Demokratiefeindlichkeit bedeutet Propaganda gegen Menschenrechte, Gleichheit, Gewaltenteilung und Freiheit. Ein zentraler Unterschied der AfD zu demokratischen Parteien ist, dass sie nicht die Staatsbürger*innen anspricht, sondern „das Volk“. Jenes von ihnen konstruierte Volk: weiße Hautfarbe mit deutschem Hintergrund – stünde einer angeblich korrupten Machtelite gegenüber und müsse sich wehren. Die AfD impliziert gleichzeitig, dass andere Kulturen und Menschen nicht so wertvoll seinen, wie die Deutsche. „Das Pack erschießen oder zurück nach Afrika prügeln.“ – Dieter Görnert, AfD oder: „Ich würde niemanden verurteilen, der ein bewohntes Asylantenheim anzündet.“ Marcel Grauf, Referent von Dr. Christina Baum, AfD und Heiner Merz, AfD.
Zur Strategie der AfD gehört es, demokratische Prinzipien anzuzweifeln und Misstrauen in die Verfassung zu säen. Sie impliziert mit ihren Aussagen, dass Vertreter*innen demokratischer Parteien korrupt und inkompetent seien (links-grün versifft). Häufig nutzt die AfD und ihre Vertreter*innen zur Untermauerung ihrer Propaganda Verschwörungsmythen. Wie zum Beispiel, dass die Medien- und Presselandschaft von linken Eliten geleitet würde.
Dass gendern und das Einstehen für LGBTQI*-Rechte lediglich dem vermeintlich bösen Plan diene, um das weiße-deutsche Volk zu verweichlichen und auszurotten. „Und da hat mein Freund Dr. Gauland 100-prozentig Recht – solche Menschen müssen wir selbstverständlich entsorgen“ Petr Bystron, AfD. Oder, dass die Corona-Pandemie von langer Hand von bösen Eliten geplant gewesen sei, um demokratische Völker zu unterjochen.
„Wir müssen ganz friedlich und überlegt vorgehen, uns ggf. anpassen und dem Gegner Honig ums Maul schmieren aber wenn wir endlich soweit sind, dann stellen wir sie alle an die Wand. (…) Grube ausheben, alle rein und Löschkalk oben rauf.“ Holger Arppe, AfD.
So hat es damals auch angefangen
Wir fragen uns:
Wo stehen wir?
Was wird sein mit unseren LGBTIQ- Menschen?
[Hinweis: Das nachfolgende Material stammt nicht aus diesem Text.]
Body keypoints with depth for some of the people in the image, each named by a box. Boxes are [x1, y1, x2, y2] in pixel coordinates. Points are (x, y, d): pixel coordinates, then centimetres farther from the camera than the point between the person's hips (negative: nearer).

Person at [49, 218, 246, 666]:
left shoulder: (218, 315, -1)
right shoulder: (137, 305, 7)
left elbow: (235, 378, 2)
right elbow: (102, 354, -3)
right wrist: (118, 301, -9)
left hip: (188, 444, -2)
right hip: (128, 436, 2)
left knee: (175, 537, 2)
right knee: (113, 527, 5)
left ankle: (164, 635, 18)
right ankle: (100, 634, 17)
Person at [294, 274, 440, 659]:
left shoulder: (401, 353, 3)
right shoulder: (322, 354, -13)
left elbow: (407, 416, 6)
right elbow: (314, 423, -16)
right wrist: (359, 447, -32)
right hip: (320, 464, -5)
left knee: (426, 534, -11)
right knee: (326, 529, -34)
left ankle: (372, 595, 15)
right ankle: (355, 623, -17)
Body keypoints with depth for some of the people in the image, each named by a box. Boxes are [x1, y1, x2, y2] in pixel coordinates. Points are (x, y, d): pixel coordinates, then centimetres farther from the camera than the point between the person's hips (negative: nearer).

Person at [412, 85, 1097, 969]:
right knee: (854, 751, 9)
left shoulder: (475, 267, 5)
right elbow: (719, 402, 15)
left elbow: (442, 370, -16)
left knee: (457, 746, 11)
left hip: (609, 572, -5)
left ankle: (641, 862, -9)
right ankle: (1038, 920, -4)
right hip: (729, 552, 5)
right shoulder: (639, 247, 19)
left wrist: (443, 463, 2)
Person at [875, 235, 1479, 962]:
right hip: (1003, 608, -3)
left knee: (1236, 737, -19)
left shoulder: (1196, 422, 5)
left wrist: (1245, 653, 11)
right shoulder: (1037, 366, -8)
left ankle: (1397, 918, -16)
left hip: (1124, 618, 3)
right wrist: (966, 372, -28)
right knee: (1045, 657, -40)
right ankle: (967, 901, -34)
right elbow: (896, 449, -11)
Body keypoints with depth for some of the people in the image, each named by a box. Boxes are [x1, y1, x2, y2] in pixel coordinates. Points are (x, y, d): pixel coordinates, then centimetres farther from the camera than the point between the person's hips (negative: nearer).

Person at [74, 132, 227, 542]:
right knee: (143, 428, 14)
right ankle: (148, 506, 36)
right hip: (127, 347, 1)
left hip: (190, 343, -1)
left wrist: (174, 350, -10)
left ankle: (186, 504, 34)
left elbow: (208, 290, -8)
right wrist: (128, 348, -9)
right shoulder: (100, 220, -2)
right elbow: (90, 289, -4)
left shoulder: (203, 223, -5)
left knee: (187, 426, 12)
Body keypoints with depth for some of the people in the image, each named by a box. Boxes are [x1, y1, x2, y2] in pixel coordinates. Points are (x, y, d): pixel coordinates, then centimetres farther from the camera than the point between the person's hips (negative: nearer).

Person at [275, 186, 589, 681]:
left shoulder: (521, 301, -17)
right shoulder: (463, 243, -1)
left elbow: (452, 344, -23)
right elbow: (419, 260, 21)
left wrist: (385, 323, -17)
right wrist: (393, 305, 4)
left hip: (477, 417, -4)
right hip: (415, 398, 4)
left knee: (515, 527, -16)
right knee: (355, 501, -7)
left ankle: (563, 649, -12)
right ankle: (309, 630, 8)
Was wird sein mit den seit Jahren hier lebenden und arbeitenden People of Color?
Was wird sein mit unseren körperlich und geistig beeinträchtigten Menschen?
Was wird sein mit unseren alten Menschen?
Was wird sein mit unseren emanzipierten und selbstbestimmten Frauen? Was mit unseren Enkelkindern?